Review of the state of knowledge of cardiovascular disease among Aboriginal and Torres Strait Islander populations

Document Type

Report

Publisher

Australian Indigenous HealthInfoNet

Place of Publication

Mt Lawley, Western Australia

School

Australian Indigenous HealthInfoNet

Comments

Thomson, N., Winter, J., Pumphrey, M.. (1999). Review of the state of knowledge of cardiovascular disease among Aboriginal and Torres Strait Islander populations. Perth: National Aboriginal and Torres Strait Islander Health Clearinghouse.

Available here.

Abstract

Background

This report has been prepared as part of a project which aims to review the current state of knowledge about cardiovascular disease in rural and remote settings and Aboriginal and Torres Strait Islander populations to assist the consideration of research priorities at a workshop to be held in Alice Springs in November 1999. The report aims to inform the Alice Springs workshop by providing an overview of cardiovascular disease among Indigenous people and identifying issues that arise from the overview. As such, it represents a part of the 'health intelligence' input to the 'informed opinion' process of the workshop, in which Indigenous community representatives and clinical and public health experts will identify priority areas that are amenable to research and have broad community support. The report draws on a wide range of published and unpublished information specific to Indigenous cardiovascular disease, but does not attempt to include mainstream cardiovascular clinical or public health research or research relating to the social and economic context within which cardiovascular disease occurs among Indigenous people.

Findings

This review identified almost 270 published or unpublished sources of information about cardiovascular disease among Indigenous people, but the many were of doubtful value and most of the worthwhile sources were descriptive studies of some aspect of cardiovascular disease or risk factors.

The sources confirm that the overall burden from cardiovascular disease is much greater for Indigenous people than for non-Indigenous people. For people living in Western Australia, South Australia and the Northern Territory, Indigenous people die from cardiovascular disease at a rate around twice that of other Australians. Coronary heart disease and stroke are the major specific causes of death for Indigenous people, as they are for other Australians, but in each case death rates are around twice as high. A striking aspect of Indigenous of mortality from coronary heart disease is the high death rates among young and middle-aged adults - death rates for Indigenous people aged 25-44 years were more than 10 times those of other Australians.

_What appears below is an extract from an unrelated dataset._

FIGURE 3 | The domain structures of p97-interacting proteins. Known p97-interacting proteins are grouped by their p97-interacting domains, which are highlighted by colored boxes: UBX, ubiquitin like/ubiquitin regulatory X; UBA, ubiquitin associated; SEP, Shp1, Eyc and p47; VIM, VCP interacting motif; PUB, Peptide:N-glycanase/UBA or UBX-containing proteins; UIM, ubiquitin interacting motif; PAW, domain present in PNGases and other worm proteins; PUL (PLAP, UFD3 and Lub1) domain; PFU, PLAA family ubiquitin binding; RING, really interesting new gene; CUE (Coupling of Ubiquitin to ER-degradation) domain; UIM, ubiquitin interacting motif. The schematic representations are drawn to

The review did not identify any recent research examining the mortality from cardiovascular disease for Indigenous people living in parts of Australia other than WA, SA and the NT, but there is some evidence that levels are likely to be similar, at least in New South Wales and Queensland. Similarly, little attention has been directed to specific regional differences in cardiovascular mortality among Indigenous people, but evidence from WA suggests that overall death rates are at least as high in urban areas as they are in rural and remote parts of the State.

Rheumatic fever and rheumatic heart disease are rare among the Australian population overall, but the incidence and prevalence among Indigenous people living in the Top End of the NT, in the Kimberley region of WA and possibly parts of north Queensland is very high, even by world standards. The overall death rate from these conditions for Indigenous people living in WA, SA and the NT is around 15 times that of other Australians, and the ratio would be even greater for those regions where the disease is most prevalent. There is evidence, from two nationwide surveys and a number of ad hoc studies, of much higher levels of some important biomedical cardiovascular risk factors among Indigenous people compared with other Australians. These include higher levels of cigarette smoking, obesity and harmful consumption of alcohol, and lower levels of leisure-time physical activity. As noted above, the majority of sources identified were descriptive studies, and very little attention appears to have been directed to interventions or health systems issues (with the possible exception of rheumatic fever and rheumatic heart disease). Even the descriptive studies are limited in terms of geographic coverage and specificity, attention to the conditions responsible for the most deaths (coronary heart disease and stroke) and other than biomedical risk factors (for example, psychosocial risk factors).

In view of the much greater impact of cardiovascular disease among Indigenous than non-Indigenous people, the paucity of the research into the interventions and health systems issues is striking. Given our knowledge generally about the effectiveness of primary, secondary and tertiary interventions, there appears to be an urgent need for research into how this knowledge can be applied to the benefit of the Indigenous people of Australia, and into barriers to its application.